Trecho do documento:
Major Olímpio diz que governo ofereceu verba de combate ao coronavírus por apoio político

Dinheiro de portaria do Ministério da Saúde teria sido oferecido como emenda parlamentar para garantir apoio futuro ao governo, diz senador

O senador Major Olímpio (PSL-SP) acusou o governo Bolsonaro de oferecer verba do combate ao coronavírus para comprar o apoio político de parlamentares.

Em entrevista ao jornal O Estado de S. Paulo publicada nesta sexta-feira 17, Olímpio, um ex-aliado de Bolsonaro, disse que o dinheiro é proveniente de uma portaria do Ministério da Saúde que destina dinheiro para a compra de suprimentos no enfrentamento da pandemia, mas que parcelas de R$ 30 milhões e R$ 15 milhões foram distribuídas pelo fator político, e não de saúde pública, segundo sua interpretação.

“Me ofereceram R$ 30 milhões. Dinheiro da covid-19”, disse Olímpio ao jornal. A verba seria paga por meio de emendas parlamentares e, por não ter sido oferecida a todos os senadores por critérios técnicos da situação de saúde de cada local, conta o senador, o valor teria como objetivo cravar apoio ao governo no Congresso Nacional em votações do futuro.

Dados apresentados:

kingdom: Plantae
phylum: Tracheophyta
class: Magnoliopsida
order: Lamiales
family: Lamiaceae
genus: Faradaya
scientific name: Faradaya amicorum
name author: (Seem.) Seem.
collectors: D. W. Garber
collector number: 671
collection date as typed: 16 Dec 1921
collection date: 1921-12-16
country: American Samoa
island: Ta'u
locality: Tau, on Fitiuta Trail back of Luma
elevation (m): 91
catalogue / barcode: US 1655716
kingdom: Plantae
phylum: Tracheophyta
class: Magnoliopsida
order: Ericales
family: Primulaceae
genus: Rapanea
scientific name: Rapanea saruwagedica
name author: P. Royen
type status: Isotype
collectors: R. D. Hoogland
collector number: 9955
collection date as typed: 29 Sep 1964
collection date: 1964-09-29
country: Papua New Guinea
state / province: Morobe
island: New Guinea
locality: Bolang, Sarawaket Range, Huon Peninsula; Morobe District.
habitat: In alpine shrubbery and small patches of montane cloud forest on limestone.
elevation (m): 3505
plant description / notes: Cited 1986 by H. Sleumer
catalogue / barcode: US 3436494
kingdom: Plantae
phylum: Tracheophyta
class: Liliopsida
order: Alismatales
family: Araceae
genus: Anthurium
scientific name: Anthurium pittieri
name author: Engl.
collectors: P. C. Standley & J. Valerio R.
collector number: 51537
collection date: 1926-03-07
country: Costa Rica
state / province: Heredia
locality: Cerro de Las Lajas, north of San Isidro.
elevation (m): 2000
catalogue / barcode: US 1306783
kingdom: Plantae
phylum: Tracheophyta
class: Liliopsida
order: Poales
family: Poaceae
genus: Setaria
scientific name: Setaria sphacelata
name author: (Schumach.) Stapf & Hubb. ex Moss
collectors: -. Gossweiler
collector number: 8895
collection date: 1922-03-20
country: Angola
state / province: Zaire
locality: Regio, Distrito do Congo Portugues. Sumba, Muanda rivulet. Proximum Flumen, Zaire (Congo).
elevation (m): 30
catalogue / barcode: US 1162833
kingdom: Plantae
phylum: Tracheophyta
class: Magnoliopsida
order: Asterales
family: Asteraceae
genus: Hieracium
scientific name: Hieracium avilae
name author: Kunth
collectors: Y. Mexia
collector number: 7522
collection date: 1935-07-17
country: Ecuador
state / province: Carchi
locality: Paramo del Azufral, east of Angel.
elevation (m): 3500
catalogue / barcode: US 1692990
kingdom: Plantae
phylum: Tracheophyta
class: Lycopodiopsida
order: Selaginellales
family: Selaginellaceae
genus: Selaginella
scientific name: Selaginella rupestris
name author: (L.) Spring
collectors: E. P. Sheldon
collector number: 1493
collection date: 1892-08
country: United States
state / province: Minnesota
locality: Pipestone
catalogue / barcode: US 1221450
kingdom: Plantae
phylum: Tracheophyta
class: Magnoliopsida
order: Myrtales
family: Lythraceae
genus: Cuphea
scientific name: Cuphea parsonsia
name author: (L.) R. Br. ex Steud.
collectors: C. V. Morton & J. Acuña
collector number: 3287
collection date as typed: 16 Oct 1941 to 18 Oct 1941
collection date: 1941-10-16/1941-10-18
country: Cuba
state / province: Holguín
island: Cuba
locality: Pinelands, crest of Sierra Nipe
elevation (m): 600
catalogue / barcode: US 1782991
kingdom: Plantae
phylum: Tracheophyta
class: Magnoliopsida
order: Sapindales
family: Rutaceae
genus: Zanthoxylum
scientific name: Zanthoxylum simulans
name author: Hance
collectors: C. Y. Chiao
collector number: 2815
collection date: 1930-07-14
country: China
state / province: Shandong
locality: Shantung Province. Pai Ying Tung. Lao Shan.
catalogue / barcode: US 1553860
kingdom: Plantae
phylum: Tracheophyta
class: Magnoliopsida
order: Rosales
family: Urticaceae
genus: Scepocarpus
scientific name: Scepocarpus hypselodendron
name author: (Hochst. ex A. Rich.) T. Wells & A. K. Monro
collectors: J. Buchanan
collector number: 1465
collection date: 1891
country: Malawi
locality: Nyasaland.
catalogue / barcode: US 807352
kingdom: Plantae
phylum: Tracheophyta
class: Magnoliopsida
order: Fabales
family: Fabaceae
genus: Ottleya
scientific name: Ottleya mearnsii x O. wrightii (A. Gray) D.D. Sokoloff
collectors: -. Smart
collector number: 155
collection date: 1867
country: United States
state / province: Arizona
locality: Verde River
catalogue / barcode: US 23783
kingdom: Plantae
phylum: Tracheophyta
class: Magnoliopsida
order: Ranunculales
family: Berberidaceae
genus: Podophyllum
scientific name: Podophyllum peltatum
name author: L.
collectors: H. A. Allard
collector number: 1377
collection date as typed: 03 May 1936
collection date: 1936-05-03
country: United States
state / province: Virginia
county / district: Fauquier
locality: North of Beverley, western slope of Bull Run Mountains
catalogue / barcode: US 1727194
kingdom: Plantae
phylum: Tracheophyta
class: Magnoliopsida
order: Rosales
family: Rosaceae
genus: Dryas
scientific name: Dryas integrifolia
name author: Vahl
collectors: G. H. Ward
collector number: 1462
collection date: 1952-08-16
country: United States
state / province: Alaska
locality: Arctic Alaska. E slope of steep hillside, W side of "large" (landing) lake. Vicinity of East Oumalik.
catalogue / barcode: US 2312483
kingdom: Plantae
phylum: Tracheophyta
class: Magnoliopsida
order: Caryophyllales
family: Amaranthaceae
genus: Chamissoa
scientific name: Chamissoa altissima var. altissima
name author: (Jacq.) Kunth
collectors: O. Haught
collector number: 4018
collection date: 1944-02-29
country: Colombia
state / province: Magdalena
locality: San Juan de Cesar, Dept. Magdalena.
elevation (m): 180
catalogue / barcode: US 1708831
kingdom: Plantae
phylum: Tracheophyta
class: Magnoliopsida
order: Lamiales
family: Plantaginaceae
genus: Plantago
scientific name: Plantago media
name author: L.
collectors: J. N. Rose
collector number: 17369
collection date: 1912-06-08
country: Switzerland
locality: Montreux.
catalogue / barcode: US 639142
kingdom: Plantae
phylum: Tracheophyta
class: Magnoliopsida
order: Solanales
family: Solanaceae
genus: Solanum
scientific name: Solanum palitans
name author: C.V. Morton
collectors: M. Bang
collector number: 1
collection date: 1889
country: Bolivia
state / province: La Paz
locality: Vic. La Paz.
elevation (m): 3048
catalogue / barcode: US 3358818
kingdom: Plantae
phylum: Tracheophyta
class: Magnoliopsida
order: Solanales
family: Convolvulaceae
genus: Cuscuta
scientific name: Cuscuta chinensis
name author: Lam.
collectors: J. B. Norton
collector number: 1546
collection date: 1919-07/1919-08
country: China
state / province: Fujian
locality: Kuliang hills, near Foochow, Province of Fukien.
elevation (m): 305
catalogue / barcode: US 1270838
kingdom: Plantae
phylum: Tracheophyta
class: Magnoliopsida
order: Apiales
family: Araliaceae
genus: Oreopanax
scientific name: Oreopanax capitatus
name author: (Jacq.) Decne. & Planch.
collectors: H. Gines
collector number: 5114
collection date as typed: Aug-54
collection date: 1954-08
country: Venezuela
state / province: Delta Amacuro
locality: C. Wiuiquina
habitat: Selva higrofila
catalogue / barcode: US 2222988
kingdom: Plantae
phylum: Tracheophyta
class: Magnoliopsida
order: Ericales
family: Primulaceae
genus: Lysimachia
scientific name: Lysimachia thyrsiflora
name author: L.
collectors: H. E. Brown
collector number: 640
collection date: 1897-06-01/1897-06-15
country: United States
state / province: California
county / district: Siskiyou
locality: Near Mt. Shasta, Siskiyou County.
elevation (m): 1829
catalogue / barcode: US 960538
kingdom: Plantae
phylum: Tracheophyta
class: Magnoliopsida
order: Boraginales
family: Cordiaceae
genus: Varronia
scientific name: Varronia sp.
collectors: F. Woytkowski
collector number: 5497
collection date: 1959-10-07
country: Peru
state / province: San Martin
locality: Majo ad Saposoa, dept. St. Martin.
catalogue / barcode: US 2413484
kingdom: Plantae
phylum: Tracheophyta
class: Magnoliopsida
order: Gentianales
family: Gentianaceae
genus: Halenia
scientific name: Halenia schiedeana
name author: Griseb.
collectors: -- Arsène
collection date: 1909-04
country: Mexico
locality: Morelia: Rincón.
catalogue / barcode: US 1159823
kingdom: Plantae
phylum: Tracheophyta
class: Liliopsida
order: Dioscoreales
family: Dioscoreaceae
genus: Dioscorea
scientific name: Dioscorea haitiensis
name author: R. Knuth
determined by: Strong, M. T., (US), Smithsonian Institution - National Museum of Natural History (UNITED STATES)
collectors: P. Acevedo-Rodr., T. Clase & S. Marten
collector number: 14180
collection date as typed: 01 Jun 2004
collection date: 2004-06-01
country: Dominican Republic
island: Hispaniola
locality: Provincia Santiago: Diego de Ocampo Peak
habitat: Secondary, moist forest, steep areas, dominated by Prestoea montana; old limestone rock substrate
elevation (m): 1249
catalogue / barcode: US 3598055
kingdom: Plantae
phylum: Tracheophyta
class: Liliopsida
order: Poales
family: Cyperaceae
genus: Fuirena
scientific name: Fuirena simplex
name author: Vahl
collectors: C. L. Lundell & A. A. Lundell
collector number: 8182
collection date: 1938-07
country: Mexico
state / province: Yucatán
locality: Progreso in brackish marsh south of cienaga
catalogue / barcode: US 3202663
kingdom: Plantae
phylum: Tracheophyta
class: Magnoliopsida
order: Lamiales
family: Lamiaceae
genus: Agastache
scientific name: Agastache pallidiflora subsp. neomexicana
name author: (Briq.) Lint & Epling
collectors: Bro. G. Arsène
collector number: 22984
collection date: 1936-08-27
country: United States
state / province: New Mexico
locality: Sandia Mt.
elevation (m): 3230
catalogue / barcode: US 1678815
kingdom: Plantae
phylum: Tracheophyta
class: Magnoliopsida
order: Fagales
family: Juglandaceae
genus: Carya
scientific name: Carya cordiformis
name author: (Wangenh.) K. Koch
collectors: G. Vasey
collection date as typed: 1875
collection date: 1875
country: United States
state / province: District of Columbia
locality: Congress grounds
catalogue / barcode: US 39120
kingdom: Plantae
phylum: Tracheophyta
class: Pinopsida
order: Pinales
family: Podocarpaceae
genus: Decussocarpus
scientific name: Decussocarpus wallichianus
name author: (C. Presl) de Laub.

O que fazer:
1. Liste todas as pessoas e instituições citadas pelo nome na notícia sobre a acusação do senador, incluindo partido, órgão público e jornal.
2. De acordo com a notícia, por meio de que instrumento a verba oferecida ao senador seria paga?
3. Retome a notícia sobre a acusação do senador e dê continuidade a ela a partir da última frase.
Não é preciso consultar os dados.

Gabarito:
1. Major Olímpio, Bolsonaro, PSL, Ministério da Saúde, O Estado de S. Paulo, Congresso Nacional

2. Por meio de emendas parlamentares.

3.
“O parlamentar distribuiu o dinheiro para as bases dele. Ele não combinou com o vírus. Onde era necessário por o recurso? Onde está morrendo gente. […] Em vez disso, é a planilha do senador que vale.”, declarou o senador.

Ao jornal, os senadores Marcos do Val (Podemos-ES) e Plínio Valério (PSDB-AM) confirmaram parte do relato do Major Olímpio. Valério disse que foi procurado pela assessoria da Presidência para destinar R$ 20 milhões a municípios de sua escolha, mas que não houve negociação explícita de apoio – apesar dele acreditar que o governo tira proveito da verba para “fazer uma média”.

Do Val, por sua vez, disse à reportagem que procurou o governo por conta própria ao ver a publicação da portaria do Ministério da Saúde do último dia 1º, pela qual foram liberados R$ 13,8 bilhões para a compra de insumos médicos, contratação de profissionais e outros serviços no combate à pandemia.

Randolfe Rodrigues (Rede-AP), líder da oposição no Senado, afirmou que não foi procurado pelo governo, assim como outros senadores da oposição, para verificar interesse em destinar verba de emendas para os municípios de seus respectivos estados.

Em nota, o Ministério da Saúde afirmou que foram estabelecidos critérios “técnicos” para a distribuição do dinheiro. O Palácio do Planalto não se manifestou.